In the evaluation of the next list element, scanl get evaluated. So we directly get the next element as the value handed to scanl as second parameter. For the then following element haskell stores the computation, which will always evaluate the second branch of the case, as we are always one element behind in consuming fibs. Here the next fibonacci number is calculated as f q x.

Of course it will not be some stacked succession of tail calls in the last parameter of scanl, but there will be some method of keeping the position in the list in a more direct way, as we already computed it. I used those stacked tail calls to enable an easier understanding.

PS: Additional answer to one the comments:

1: tail fibs = scanl (+) 1 fibs
2:           = scanl (+) 1 (1 : scanl (+) 1 fibs)
3:           = 1 : scanl (+) 2 (scanl (+) 1 fibs)
-- with the equation from line 1 we can do
4:           = 1 : scanl (+) 2 (tail fibs)

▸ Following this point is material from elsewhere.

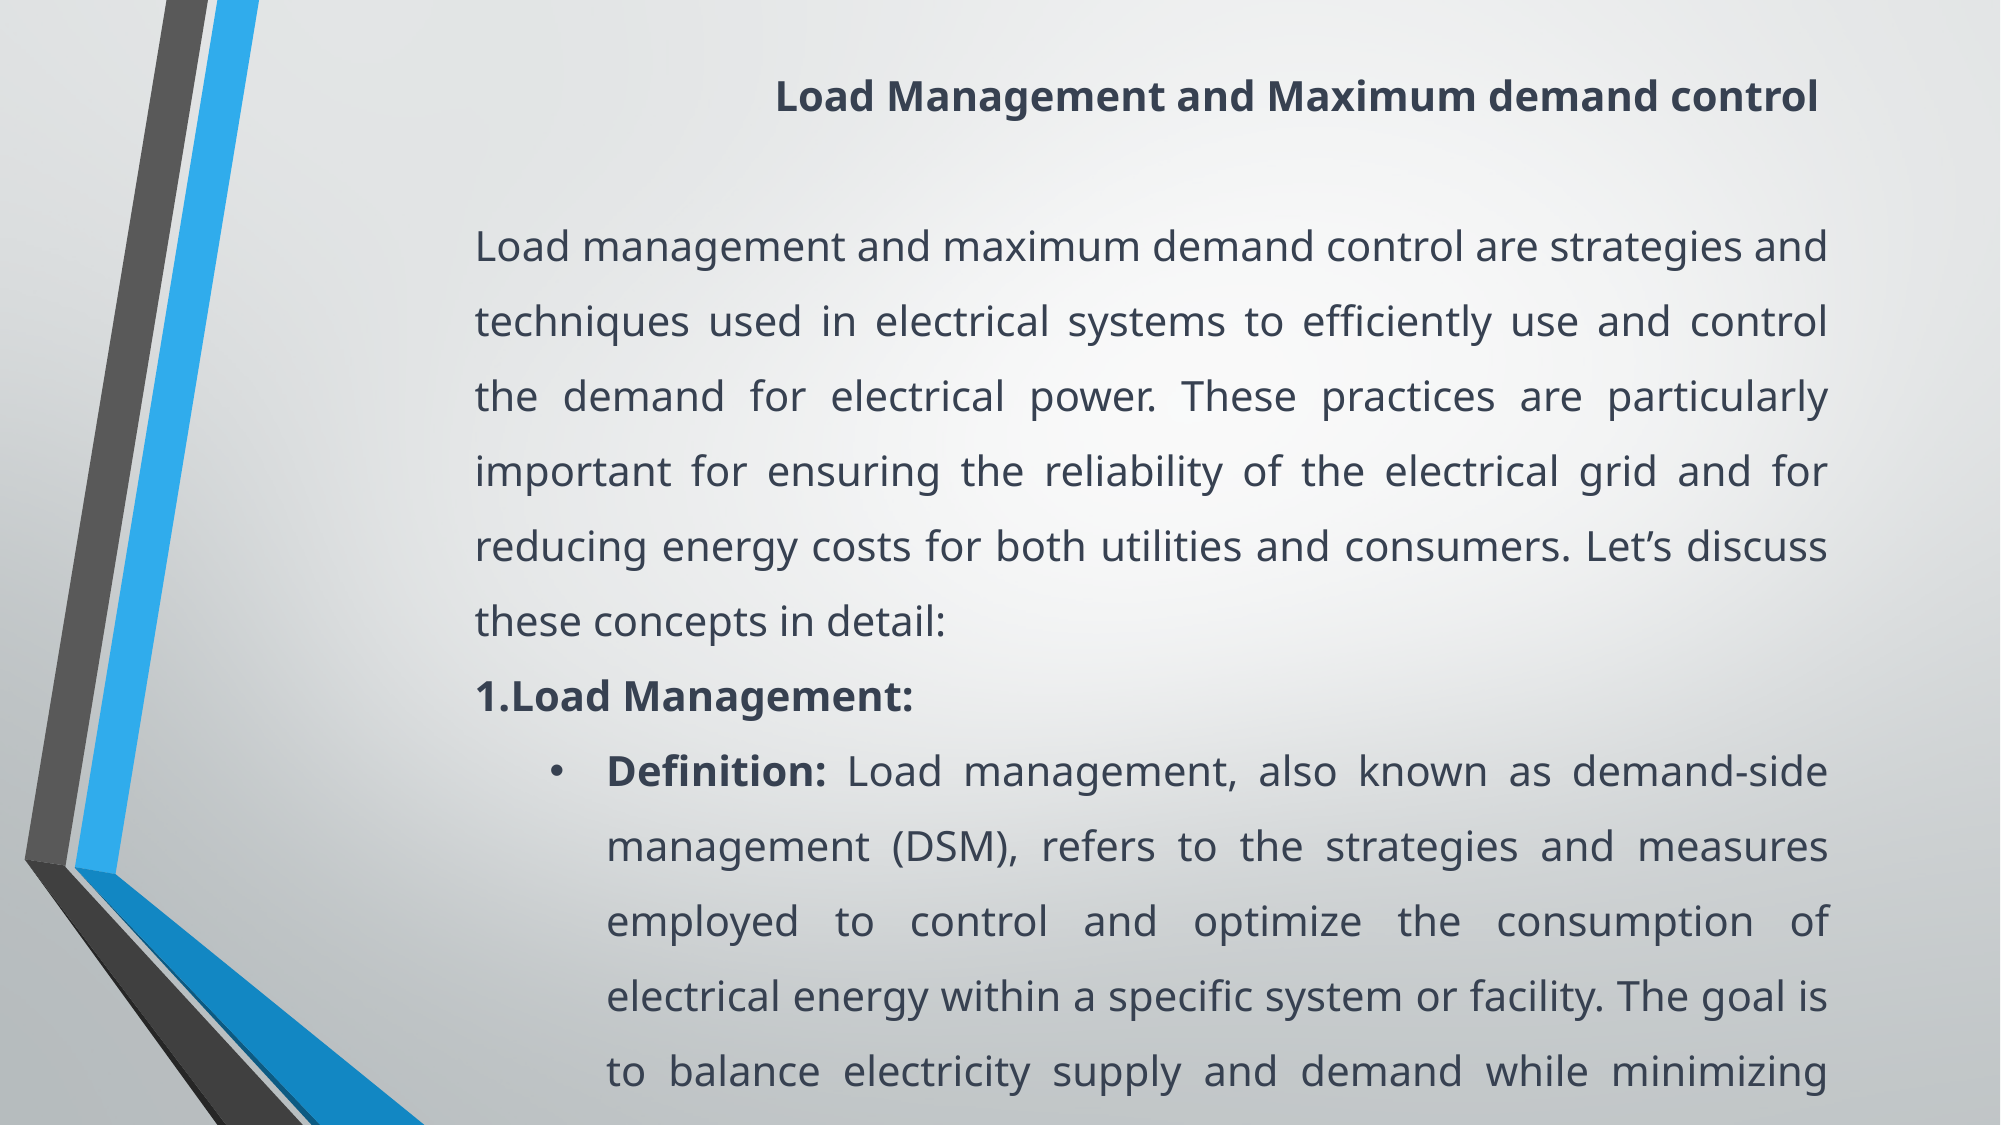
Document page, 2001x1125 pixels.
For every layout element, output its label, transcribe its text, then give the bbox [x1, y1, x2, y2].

text_box Load Management and Maximum demand control Load management and maximum demand control are strategies and techniques used in electrical systems to efficiently use and control the demand for electrical power. These practices are particularly important for ensuring the reliability of the electrical grid and for reducing energy costs for both utilities and consumers. Let’s discuss these concepts in detail: Load Management: Definition: Load management, also known as demand-side management (DSM), refers to the strategies and measures employed to control and optimize the consumption of electrical energy within a specific system or facility. The goal is to balance electricity supply and demand while minimizing costs and maintaining a stable grid. [459, 37, 1844, 1125]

5: tail (tail fibs) = scanl (+) 2 (tail fibs)
6:                  = scanl (+) 2 (1 : scanl (+) 2 (tail fibs))
7:                  = 2 : scanl (+) 3 (scanl (+) 2 (tail fibs))
-- with the equation from line 5 we can do
8:                  = 2 : scanl (+) 3 (tail (tail fibs))

and so on.

PSS: In your try to expand it, you set fibs = [1] which is wrong. It is 1 : some computation, not yet done thanks to lazyness.

Answer 3

Maybe this will be more clearer:

-- scanl f z [x1, x2, ...] == [z, z `f` x1, (z `f` x1) `f` x2, ...]
let fibs = 1 : scanl (+) 1 fibs

   fibs
=> 1 : scanl (+) 1 fibs
=> 1 : scanl (+) 1 (1:...)
=> 1 : 1 : scanl (+) (1 + 1) (tail $ 1:1:...)
=> 1 : 1 : scanl (+) 2 (1:...)
=> 1 : 1 : 2 : scanl (+) (2 + 1) (tail $ 1:2:...)
=> 1 : 1 : 2 : scanl (+) 3 (2:...)
=> 1 : 1 : 2 : 3 : scanl (+) (3 + 2) (tail $ 2:3:...)
=> 1 : 1 : 2 : 3 : scanl (+) 5 (3:...)
=> 1 : 1 : 2 : 3 : 5 : scanl (+) (5 + 3) (tail $ 3:5:...)
=> 1 : 1 : 2 : 3 : 5 : scanl (+) 8 (5:...)
=> 1 : 1 : 2 : 3 : 5 : 8 : scanl (+) (8 + 5) (tail $ 5:8:...)
=> 1 : 1 : 2 : 3 : 5 : 8 : scanl (+) 13 (8:...)
=> 1 : 1 : 2 : 3 : 5 : 8 : 13 : scanl (+) (13 + 8) (tail $ 8:13:...)
=> 1 : 1 : 2 : 3 : 5 : 8 : 13 : scanl (+) 21 (13:...)
=> 1 : 1 : 2 : 3 : 5 : 8 : 13 : 21 : scanl (+) (21 + 13) (tail $ 13:21:...)
=> 1 : 1 : 2 : 3 : 5 : 8 : 13 : 21 : scanl (+) 34 (21:...)

Answer 4

Scan and fold are similar except in one thing. In fold the result being the final value but in scan, it's a list of all the intermediate values up to the final one.
As we're concatenating first number onto the front of the list, the first fibonacci number will be 1. The second fibonacci number will also be 1 (the second argument to scan), after that every fibonacci number is the sum of the previous number (scan's running total) and the one before that.